* Input
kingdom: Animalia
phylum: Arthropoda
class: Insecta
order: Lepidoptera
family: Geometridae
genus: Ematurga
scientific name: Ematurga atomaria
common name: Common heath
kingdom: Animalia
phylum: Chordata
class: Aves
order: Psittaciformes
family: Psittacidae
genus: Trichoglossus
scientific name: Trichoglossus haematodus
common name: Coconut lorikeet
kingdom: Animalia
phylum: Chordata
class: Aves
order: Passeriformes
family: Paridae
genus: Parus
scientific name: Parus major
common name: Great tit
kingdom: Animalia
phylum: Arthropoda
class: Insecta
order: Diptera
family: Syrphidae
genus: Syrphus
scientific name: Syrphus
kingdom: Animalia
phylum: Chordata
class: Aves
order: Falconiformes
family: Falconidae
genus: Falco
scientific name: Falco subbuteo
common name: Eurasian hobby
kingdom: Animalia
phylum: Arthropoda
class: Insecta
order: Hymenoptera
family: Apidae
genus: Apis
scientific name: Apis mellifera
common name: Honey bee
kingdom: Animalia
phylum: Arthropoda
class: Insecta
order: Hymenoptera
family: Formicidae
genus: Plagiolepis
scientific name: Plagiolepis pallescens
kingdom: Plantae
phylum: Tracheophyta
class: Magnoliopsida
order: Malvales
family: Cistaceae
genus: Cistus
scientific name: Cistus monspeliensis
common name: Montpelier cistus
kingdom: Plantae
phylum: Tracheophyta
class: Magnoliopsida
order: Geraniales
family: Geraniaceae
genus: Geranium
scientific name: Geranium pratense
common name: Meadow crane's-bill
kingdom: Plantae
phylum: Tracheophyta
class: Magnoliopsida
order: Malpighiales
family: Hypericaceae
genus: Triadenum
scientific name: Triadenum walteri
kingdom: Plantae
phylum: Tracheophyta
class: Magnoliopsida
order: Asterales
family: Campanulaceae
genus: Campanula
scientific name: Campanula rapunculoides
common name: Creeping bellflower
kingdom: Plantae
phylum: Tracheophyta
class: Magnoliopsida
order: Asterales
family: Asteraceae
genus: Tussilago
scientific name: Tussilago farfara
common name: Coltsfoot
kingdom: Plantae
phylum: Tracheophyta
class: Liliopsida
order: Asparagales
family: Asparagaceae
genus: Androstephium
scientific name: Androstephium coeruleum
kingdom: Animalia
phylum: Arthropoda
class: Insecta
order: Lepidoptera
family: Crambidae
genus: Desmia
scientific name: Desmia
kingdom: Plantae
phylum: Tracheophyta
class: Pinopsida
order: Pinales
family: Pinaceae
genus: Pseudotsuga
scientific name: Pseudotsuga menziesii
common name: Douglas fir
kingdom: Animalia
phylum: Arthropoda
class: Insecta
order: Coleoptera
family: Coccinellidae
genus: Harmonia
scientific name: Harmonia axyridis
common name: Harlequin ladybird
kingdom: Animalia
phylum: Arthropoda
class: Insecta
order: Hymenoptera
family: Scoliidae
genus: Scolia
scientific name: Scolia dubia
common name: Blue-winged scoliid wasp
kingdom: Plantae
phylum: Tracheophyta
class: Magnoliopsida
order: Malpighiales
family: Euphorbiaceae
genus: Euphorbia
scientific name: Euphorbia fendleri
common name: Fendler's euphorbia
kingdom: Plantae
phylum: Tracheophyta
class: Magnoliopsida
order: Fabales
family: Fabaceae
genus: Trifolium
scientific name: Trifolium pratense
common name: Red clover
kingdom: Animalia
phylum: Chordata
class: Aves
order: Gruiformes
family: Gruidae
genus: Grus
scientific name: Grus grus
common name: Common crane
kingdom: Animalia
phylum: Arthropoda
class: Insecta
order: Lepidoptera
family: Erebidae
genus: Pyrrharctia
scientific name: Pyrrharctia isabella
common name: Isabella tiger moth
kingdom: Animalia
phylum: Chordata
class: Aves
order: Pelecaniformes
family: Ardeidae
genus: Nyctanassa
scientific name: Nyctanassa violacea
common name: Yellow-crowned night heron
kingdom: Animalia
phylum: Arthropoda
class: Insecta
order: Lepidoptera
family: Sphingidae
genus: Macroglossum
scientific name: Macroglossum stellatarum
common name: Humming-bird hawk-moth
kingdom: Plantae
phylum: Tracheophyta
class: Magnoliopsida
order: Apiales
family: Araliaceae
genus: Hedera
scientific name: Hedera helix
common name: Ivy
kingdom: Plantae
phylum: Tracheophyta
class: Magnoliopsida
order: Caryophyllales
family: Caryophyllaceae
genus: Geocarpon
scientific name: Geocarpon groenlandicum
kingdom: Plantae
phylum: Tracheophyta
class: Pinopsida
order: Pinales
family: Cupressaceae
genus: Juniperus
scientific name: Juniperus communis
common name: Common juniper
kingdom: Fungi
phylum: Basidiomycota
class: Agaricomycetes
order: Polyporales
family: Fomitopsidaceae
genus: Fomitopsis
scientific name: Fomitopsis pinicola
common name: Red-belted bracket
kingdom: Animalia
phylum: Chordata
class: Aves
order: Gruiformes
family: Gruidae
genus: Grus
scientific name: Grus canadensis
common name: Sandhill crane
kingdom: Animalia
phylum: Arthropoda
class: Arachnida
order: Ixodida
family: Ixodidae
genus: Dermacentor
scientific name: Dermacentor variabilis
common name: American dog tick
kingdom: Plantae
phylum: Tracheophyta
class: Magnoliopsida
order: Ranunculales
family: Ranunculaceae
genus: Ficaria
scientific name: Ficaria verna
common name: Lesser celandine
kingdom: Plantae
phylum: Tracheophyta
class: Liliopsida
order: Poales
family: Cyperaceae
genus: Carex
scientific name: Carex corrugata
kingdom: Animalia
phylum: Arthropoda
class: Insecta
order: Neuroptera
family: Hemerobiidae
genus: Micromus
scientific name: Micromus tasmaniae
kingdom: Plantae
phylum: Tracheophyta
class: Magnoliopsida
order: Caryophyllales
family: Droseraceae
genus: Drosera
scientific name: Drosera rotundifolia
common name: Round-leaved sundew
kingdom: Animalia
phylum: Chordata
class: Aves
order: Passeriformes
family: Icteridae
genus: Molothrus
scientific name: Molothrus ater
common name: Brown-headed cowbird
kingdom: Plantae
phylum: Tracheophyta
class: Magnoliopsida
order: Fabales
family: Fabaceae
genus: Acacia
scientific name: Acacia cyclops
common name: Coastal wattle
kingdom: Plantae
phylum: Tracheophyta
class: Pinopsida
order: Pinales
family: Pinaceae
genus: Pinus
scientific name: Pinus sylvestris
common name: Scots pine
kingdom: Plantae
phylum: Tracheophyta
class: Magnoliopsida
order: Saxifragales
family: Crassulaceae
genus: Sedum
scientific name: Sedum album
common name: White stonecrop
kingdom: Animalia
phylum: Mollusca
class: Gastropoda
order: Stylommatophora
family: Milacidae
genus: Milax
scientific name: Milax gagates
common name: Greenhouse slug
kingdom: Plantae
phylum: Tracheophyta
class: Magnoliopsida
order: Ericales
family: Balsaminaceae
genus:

* Short task
Rewrite the listing above, replacing "common name" with "vernacular name" everywhere it occurs and leaving everything else unchanged.

* Complete response
kingdom: Animalia
phylum: Arthropoda
class: Insecta
order: Lepidoptera
family: Geometridae
genus: Ematurga
scientific name: Ematurga atomaria
vernacular name: Common heath
kingdom: Animalia
phylum: Chordata
class: Aves
order: Psittaciformes
family: Psittacidae
genus: Trichoglossus
scientific name: Trichoglossus haematodus
vernacular name: Coconut lorikeet
kingdom: Animalia
phylum: Chordata
class: Aves
order: Passeriformes
family: Paridae
genus: Parus
scientific name: Parus major
vernacular name: Great tit
kingdom: Animalia
phylum: Arthropoda
class: Insecta
order: Diptera
family: Syrphidae
genus: Syrphus
scientific name: Syrphus
kingdom: Animalia
phylum: Chordata
class: Aves
order: Falconiformes
family: Falconidae
genus: Falco
scientific name: Falco subbuteo
vernacular name: Eurasian hobby
kingdom: Animalia
phylum: Arthropoda
class: Insecta
order: Hymenoptera
family: Apidae
genus: Apis
scientific name: Apis mellifera
vernacular name: Honey bee
kingdom: Animalia
phylum: Arthropoda
class: Insecta
order: Hymenoptera
family: Formicidae
genus: Plagiolepis
scientific name: Plagiolepis pallescens
kingdom: Plantae
phylum: Tracheophyta
class: Magnoliopsida
order: Malvales
family: Cistaceae
genus: Cistus
scientific name: Cistus monspeliensis
vernacular name: Montpelier cistus
kingdom: Plantae
phylum: Tracheophyta
class: Magnoliopsida
order: Geraniales
family: Geraniaceae
genus: Geranium
scientific name: Geranium pratense
vernacular name: Meadow crane's-bill
kingdom: Plantae
phylum: Tracheophyta
class: Magnoliopsida
order: Malpighiales
family: Hypericaceae
genus: Triadenum
scientific name: Triadenum walteri
kingdom: Plantae
phylum: Tracheophyta
class: Magnoliopsida
order: Asterales
family: Campanulaceae
genus: Campanula
scientific name: Campanula rapunculoides
vernacular name: Creeping bellflower
kingdom: Plantae
phylum: Tracheophyta
class: Magnoliopsida
order: Asterales
family: Asteraceae
genus: Tussilago
scientific name: Tussilago farfara
vernacular name: Coltsfoot
kingdom: Plantae
phylum: Tracheophyta
class: Liliopsida
order: Asparagales
family: Asparagaceae
genus: Androstephium
scientific name: Androstephium coeruleum
kingdom: Animalia
phylum: Arthropoda
class: Insecta
order: Lepidoptera
family: Crambidae
genus: Desmia
scientific name: Desmia
kingdom: Plantae
phylum: Tracheophyta
class: Pinopsida
order: Pinales
family: Pinaceae
genus: Pseudotsuga
scientific name: Pseudotsuga menziesii
vernacular name: Douglas fir
kingdom: Animalia
phylum: Arthropoda
class: Insecta
order: Coleoptera
family: Coccinellidae
genus: Harmonia
scientific name: Harmonia axyridis
vernacular name: Harlequin ladybird
kingdom: Animalia
phylum: Arthropoda
class: Insecta
order: Hymenoptera
family: Scoliidae
genus: Scolia
scientific name: Scolia dubia
vernacular name: Blue-winged scoliid wasp
kingdom: Plantae
phylum: Tracheophyta
class: Magnoliopsida
order: Malpighiales
family: Euphorbiaceae
genus: Euphorbia
scientific name: Euphorbia fendleri
vernacular name: Fendler's euphorbia
kingdom: Plantae
phylum: Tracheophyta
class: Magnoliopsida
order: Fabales
family: Fabaceae
genus: Trifolium
scientific name: Trifolium pratense
vernacular name: Red clover
kingdom: Animalia
phylum: Chordata
class: Aves
order: Gruiformes
family: Gruidae
genus: Grus
scientific name: Grus grus
vernacular name: Common crane
kingdom: Animalia
phylum: Arthropoda
class: Insecta
order: Lepidoptera
family: Erebidae
genus: Pyrrharctia
scientific name: Pyrrharctia isabella
vernacular name: Isabella tiger moth
kingdom: Animalia
phylum: Chordata
class: Aves
order: Pelecaniformes
family: Ardeidae
genus: Nyctanassa
scientific name: Nyctanassa violacea
vernacular name: Yellow-crowned night heron
kingdom: Animalia
phylum: Arthropoda
class: Insecta
order: Lepidoptera
family: Sphingidae
genus: Macroglossum
scientific name: Macroglossum stellatarum
vernacular name: Humming-bird hawk-moth
kingdom: Plantae
phylum: Tracheophyta
class: Magnoliopsida
order: Apiales
family: Araliaceae
genus: Hedera
scientific name: Hedera helix
vernacular name: Ivy
kingdom: Plantae
phylum: Tracheophyta
class: Magnoliopsida
order: Caryophyllales
family: Caryophyllaceae
genus: Geocarpon
scientific name: Geocarpon groenlandicum
kingdom: Plantae
phylum: Tracheophyta
class: Pinopsida
order: Pinales
family: Cupressaceae
genus: Juniperus
scientific name: Juniperus communis
vernacular name: Common juniper
kingdom: Fungi
phylum: Basidiomycota
class: Agaricomycetes
order: Polyporales
family: Fomitopsidaceae
genus: Fomitopsis
scientific name: Fomitopsis pinicola
vernacular name: Red-belted bracket
kingdom: Animalia
phylum: Chordata
class: Aves
order: Gruiformes
family: Gruidae
genus: Grus
scientific name: Grus canadensis
vernacular name: Sandhill crane
kingdom: Animalia
phylum: Arthropoda
class: Arachnida
order: Ixodida
family: Ixodidae
genus: Dermacentor
scientific name: Dermacentor variabilis
vernacular name: American dog tick
kingdom: Plantae
phylum: Tracheophyta
class: Magnoliopsida
order: Ranunculales
family: Ranunculaceae
genus: Ficaria
scientific name: Ficaria verna
vernacular name: Lesser celandine
kingdom: Plantae
phylum: Tracheophyta
class: Liliopsida
order: Poales
family: Cyperaceae
genus: Carex
scientific name: Carex corrugata
kingdom: Animalia
phylum: Arthropoda
class: Insecta
order: Neuroptera
family: Hemerobiidae
genus: Micromus
scientific name: Micromus tasmaniae
kingdom: Plantae
phylum: Tracheophyta
class: Magnoliopsida
order: Caryophyllales
family: Droseraceae
genus: Drosera
scientific name: Drosera rotundifolia
vernacular name: Round-leaved sundew
kingdom: Animalia
phylum: Chordata
class: Aves
order: Passeriformes
family: Icteridae
genus: Molothrus
scientific name: Molothrus ater
vernacular name: Brown-headed cowbird
kingdom: Plantae
phylum: Tracheophyta
class: Magnoliopsida
order: Fabales
family: Fabaceae
genus: Acacia
scientific name: Acacia cyclops
vernacular name: Coastal wattle
kingdom: Plantae
phylum: Tracheophyta
class: Pinopsida
order: Pinales
family: Pinaceae
genus: Pinus
scientific name: Pinus sylvestris
vernacular name: Scots pine
kingdom: Plantae
phylum: Tracheophyta
class: Magnoliopsida
order: Saxifragales
family: Crassulaceae
genus: Sedum
scientific name: Sedum album
vernacular name: White stonecrop
kingdom: Animalia
phylum: Mollusca
class: Gastropoda
order: Stylommatophora
family: Milacidae
genus: Milax
scientific name: Milax gagates
vernacular name: Greenhouse slug
kingdom: Plantae
phylum: Tracheophyta
class: Magnoliopsida
order: Ericales
family: Balsaminaceae
genus:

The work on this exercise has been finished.